━━━━━ Records for this task ━━━━━
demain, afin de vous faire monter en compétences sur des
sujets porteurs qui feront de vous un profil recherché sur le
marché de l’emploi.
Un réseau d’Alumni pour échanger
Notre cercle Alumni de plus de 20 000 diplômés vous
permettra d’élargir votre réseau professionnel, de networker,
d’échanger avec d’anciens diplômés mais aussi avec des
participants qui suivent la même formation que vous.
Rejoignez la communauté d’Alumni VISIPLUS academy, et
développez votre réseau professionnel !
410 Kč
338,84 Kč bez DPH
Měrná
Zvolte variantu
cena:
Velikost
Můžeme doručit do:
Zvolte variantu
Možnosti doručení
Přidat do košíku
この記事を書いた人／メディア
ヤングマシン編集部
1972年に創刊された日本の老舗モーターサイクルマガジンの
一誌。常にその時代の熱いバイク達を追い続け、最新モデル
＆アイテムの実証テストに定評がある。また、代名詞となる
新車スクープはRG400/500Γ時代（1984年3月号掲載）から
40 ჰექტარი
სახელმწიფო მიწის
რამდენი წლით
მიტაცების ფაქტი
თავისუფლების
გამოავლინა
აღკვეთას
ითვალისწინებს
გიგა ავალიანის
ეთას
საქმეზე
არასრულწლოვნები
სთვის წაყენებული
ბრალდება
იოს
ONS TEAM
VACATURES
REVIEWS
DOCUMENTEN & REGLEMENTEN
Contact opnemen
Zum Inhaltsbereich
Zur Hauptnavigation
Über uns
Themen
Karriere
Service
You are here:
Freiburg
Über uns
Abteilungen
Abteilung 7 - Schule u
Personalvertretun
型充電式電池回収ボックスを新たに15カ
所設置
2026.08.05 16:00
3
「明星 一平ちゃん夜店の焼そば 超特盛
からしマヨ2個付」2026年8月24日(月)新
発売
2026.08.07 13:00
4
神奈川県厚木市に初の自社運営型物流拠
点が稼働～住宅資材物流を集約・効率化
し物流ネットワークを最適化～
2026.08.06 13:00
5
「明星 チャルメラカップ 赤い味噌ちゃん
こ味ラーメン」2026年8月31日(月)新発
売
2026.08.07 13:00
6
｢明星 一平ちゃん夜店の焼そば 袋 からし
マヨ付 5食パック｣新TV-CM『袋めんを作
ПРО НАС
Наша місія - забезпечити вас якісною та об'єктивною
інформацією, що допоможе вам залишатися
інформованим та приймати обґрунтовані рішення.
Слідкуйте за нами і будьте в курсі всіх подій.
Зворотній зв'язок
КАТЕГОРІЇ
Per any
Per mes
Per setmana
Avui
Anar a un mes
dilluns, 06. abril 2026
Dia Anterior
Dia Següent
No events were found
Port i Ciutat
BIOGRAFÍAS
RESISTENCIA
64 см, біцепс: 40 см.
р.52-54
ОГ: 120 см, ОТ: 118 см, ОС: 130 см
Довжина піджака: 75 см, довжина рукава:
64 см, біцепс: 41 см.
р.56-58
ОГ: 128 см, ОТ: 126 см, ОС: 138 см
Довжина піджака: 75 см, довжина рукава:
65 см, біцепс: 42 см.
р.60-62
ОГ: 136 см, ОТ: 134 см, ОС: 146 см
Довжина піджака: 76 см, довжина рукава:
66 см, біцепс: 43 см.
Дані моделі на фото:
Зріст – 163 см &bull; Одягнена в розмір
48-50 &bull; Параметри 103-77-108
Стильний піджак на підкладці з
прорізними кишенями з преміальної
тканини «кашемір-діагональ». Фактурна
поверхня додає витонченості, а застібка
━━━━━
The task: From the records above, copy each line that contains the word "diplômés".

Written answer:
Notre cercle Alumni de plus de 20 000 diplômés vous
d’échanger avec d’anciens diplômés mais aussi avec des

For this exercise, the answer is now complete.